We're also very strong though. Even though we have our weak moments when we don't want to give up or try anymore. We push through it and try to survive one more day. Unfortunately some people find their escape through suicide. It's unfortunate because they could have found support meaning, people cared about them... someone would've helped them. Maybe no one was paying attention, or the person just wasn't expressing their pain. It isn't the person's fault though. They didn't wake up and say "Gee, I think I'll kill myself today". I've been suicidal, I've been so depressed I can't function in everyday life. I've been diagnosed with PTSD and Clinical Depression. I've spent time in a mental health hospital. I've been going through therapy on and off sense I was thirteen. I know what it's like. I'm not some judemental outsider looking in. I've been through it.Suicide is always sad. You have to be strong, yet selfish to do it. But then again, when you're going through unbearable pain sometimes it's okay to be selfish.
Also, while, it wasn't our fault that we were abused, it is up to us how we heal. We can either blame everything on the abuser and the abuse, or we can take some personal responsibility. We can be responsible with how we handle ourselves after our abuse, we can be responsible for not letting it happen again. We can be responsible for taking care of ourselves. I've been through some bad stuff, not as bad as some, but bad enough. I know what everyone's going through, because I'm going through it. My boy friend has been pretty much constant abused in every form from about age five to about a year ago... he should either be homocidal or suicidal. He takes responsiblity for his part in things and he's a very motivated, positive person. I think all I'm trying to say is that, it's easier to deal with the abuse if you stop blaming your issues on someone/ something else and you take hold of the reigns yourself.
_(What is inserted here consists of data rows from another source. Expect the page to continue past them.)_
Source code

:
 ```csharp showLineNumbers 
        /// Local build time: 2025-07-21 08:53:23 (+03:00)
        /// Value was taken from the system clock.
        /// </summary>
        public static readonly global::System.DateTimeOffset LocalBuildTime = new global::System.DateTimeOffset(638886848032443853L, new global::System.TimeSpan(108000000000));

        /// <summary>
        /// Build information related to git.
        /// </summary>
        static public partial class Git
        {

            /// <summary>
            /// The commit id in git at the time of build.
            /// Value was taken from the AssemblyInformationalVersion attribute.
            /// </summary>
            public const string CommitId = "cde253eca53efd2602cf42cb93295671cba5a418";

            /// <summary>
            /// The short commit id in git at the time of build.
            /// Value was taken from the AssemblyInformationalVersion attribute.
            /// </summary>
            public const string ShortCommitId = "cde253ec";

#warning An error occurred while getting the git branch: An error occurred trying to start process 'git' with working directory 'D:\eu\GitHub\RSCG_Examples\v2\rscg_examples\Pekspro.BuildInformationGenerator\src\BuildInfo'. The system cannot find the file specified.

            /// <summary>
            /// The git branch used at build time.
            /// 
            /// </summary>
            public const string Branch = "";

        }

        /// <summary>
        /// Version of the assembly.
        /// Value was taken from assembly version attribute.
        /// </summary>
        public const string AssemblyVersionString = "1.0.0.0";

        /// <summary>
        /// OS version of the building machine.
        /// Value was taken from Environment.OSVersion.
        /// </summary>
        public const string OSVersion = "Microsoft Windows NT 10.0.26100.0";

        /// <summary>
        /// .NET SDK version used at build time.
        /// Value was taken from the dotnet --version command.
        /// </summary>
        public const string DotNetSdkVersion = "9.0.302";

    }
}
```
It's unfortunate that everytime I post here, there is drama caused. I don't sugar coat things. I say exactly what I'm thinking. A lot of the time I just don't express myself adequately. I have trouble communicating, I always have. I have trouble finding the words to express myself. That's the main reason I resorted to cutting almost two years ago. I'm trying to communicate better. Sometimes I know what I'm trying to express and then when I verbalise it, or write it down, people get offended. It's quite frustrating. I know it's my problem... and normally when you are the only one thinking one way and everyone else is thinking another, you are the one who's wrong. I dunno why I have so much trouble communicating, but it's very frustrating.
I'll just try to refrain from posting, and just comment if I have something helpfull to say.